Alhasil, pelajaran bagi siswa hanyalah fakta-fakta hafalan tanpa ada ketertarikan dan minat untuk memaknainya. Ketika delivering knowledge telah digantikan oleh Google dan Wikipedia maka peran guru harus berubah dari pengajar menjadi fasilitator. Artinya, guru berperan memberikan pelayanan untuk memudahkan peserta didik berproses belajar. (Wina Senjaya; 2008). Konsekuensinya, hubungan guru-peserta didik mewujud dalam hubungan kemitraan dan bukan ”atasan-bawahan”.
Dalam hal ini guru bertindak sebagai pendamping siswa dalam suasana belajar yang demokratis dan menyenangkan. Agar dapat berperan optimal sebagai fasilitator, guru perlu menyediakan media dan sumber belajar yang cocok dan beragam dalam tiap kegiatan pembelajaran. Artinya, guru harus lebih inovatif memilih dan menggunakan media pembelajaran.

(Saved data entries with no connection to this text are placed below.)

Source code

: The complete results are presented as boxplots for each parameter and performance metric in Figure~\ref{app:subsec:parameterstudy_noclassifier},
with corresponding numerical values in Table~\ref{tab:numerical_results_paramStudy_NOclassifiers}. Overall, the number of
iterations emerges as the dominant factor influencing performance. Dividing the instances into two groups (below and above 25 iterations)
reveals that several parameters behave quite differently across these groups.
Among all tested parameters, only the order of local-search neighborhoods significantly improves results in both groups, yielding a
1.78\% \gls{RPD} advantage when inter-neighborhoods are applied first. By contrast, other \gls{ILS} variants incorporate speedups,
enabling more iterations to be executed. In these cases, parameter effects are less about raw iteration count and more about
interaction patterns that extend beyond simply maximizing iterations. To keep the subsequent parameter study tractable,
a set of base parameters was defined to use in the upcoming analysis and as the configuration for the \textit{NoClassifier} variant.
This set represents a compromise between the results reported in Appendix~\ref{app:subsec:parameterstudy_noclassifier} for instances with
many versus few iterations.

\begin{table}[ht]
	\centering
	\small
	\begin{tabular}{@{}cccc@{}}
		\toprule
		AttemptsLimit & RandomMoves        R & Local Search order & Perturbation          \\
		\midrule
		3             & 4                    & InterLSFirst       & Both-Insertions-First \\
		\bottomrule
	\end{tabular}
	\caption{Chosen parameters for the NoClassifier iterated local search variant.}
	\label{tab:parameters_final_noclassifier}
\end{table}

Memanfaatkan internet dengan menghadirkan native speaker melalui Skype misalnya, adalah satu alternatif berkait pembelajaran bahasa asing. Mengunggah hasil rekaman wawancara peserta didik ke Youtube untuk disaksikan bersama di kelas langsung lewat internet adalah alternatif yang lain. Di samping menarik, cara ini juga memberi rasa bangga bagi peserta didik. Tentu saja, semua itu menuntut guru tidak gagap teknologi.
Nilai-Nilai Kemanusiaan
Era digital menjadikan peserta didik makin individualis. Mereka asyik dan terpesona dengan barang-barang baru beriptek canggih dan cenderung melupakan kesejahteraan diri sebagai makhluk sosial.
Oleh karena itu, pembelajaran di sekolah sebaiknya memberikan keseimbangan pada kehidupan kebersamaan yang menumbuhkembangkan nilainilai kemanusiaan. Guru ditantang untuk menciptakan suasana menyenangkan di sekolah dan di setiap pembelajaran.
Guru yang ramah, peduli, apresiatif terhadap karya siswa akan menjadi role model yang inspiratif bagi peserta didik. Ditambah lagi, bila pembelajaran diselenggarakan secara inovatif, sekolah akan menjadi magnet luar biasa yang selalu dirindukan siswa. Mampukan guru menjawab tantangan itu?